By convention, most requests and responses have a simple “arguments plus
optional body” structure, as in earlier protocol versions.  This section
describes how such messages are encoded.  All requests and responses
defined by earlier protocol versions must be encoded in this way.

Conventional requests will send a sequence of:

* Arguments (a STRUCTURE of a tuple)

* (Optional) body

  * Single body (BYTES), or

  * Streamed body (multiple BYTES parts), followed by a status (ONE_BYTE)

    * if status is "E", followed by an Error (STRUCTURE)

Conventional responses will send a sequence of:

* Status (ONE_BYTE)

* Arguments (a STRUCTURE of a tuple)

* (Optional) body

  * Single body (BYTES), or

  * Streamed body (multiple BYTES parts), followed by a status (ONE_BYTE)

    * if status is "E", followed by an Error (STRUCTURE)

In all cases, the ONE_BYTE status is either "S" for Success or "E" for
Error.  Note that the streamed body from version two is now just multiple
BYTES parts.

For new methods, these sequences are just a convention and may be varied
if appropriate for a particular request or response.  However, each
request should at least start with a STRUCTURE encoding the arguments
tuple.  The first element of that tuple must be a string that names the
request method.  (Note that arguments in this protocol version are
bencoded.  As a result, unlike previous protocol versions, arguments in
this version are 8-bit clean.)

For errors (where the Status byte of a response or a streamed body is
"E"), the situation is analagous to requests.  The first item in the
encoded sequence must be a string of the error name.  The other arguments
supply details about the error, and their number and types will depend on
the type of error (as identified by the error name).

**Data extract:**

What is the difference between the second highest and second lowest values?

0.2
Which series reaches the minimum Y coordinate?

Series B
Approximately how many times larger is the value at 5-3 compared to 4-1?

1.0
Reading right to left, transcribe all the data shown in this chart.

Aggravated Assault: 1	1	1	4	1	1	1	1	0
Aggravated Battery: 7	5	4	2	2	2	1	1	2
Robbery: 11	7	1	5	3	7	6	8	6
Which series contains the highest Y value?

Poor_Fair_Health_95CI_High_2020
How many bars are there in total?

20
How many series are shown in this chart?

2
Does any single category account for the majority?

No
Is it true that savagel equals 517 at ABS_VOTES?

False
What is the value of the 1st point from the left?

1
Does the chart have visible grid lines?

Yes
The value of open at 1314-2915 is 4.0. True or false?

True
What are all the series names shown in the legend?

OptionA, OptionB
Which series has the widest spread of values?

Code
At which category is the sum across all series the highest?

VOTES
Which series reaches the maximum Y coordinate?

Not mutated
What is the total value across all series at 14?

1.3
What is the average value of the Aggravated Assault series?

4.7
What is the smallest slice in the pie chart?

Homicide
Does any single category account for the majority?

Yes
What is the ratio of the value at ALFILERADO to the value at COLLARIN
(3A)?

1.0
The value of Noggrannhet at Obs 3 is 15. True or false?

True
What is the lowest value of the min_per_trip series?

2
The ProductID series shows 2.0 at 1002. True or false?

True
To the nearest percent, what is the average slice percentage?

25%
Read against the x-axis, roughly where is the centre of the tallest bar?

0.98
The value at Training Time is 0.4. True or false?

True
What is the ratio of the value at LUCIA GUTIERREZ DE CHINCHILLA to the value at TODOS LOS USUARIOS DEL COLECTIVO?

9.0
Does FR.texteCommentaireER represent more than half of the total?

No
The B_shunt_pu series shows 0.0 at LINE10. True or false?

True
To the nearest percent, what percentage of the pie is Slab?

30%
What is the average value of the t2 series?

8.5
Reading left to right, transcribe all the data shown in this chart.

**Your assignment:** Carry on the protocol message-encoding excerpt above from the point where it stops.

**Reply to the exercise:**
Paths
=====

Paths are passed across the network.  The client needs to see a namespace
that includes any repository that might need to be referenced, and the
client needs to know about a root directory beyond which it cannot ascend.

Servers run over ssh will typically want to be able to access any path the
user can access.  Public servers on the other hand (which might be over
http, ssh or tcp) will typically want to restrict access to only a
particular directory and its children, so will want to do a software
virtual root at that level.  In other words they'll want to rewrite
incoming paths to be under that level (and prevent escaping using ../
tricks).  The default implementation in bzrlib does this using the
`bzrlib.transport.chroot` module.

URLs that include ~ should probably be passed across to the server
verbatim and the server can expand them.  This will proably not be
meaningful when limited to a directory?  See `bug 109143`_.

.. _bug 109143: https://bugs.launchpad.net/bzr/+bug/109143


Requests
========

The first argument of a request specifies the request method.

The available request methods are registered in `bzrlib.smart.request`.

**XXX**: ideally the request methods should be documented here.
Contributions welcome!


Recognised errors
=================

The first argument of an error response specifies the error type.

One possible error name is ``UnknownMethod``, which means the server does
not recognise the verb used by the client's request.  This error was
introduced in version three.

**XXX**: ideally the error types should be documented here.  Contributions
welcome!

..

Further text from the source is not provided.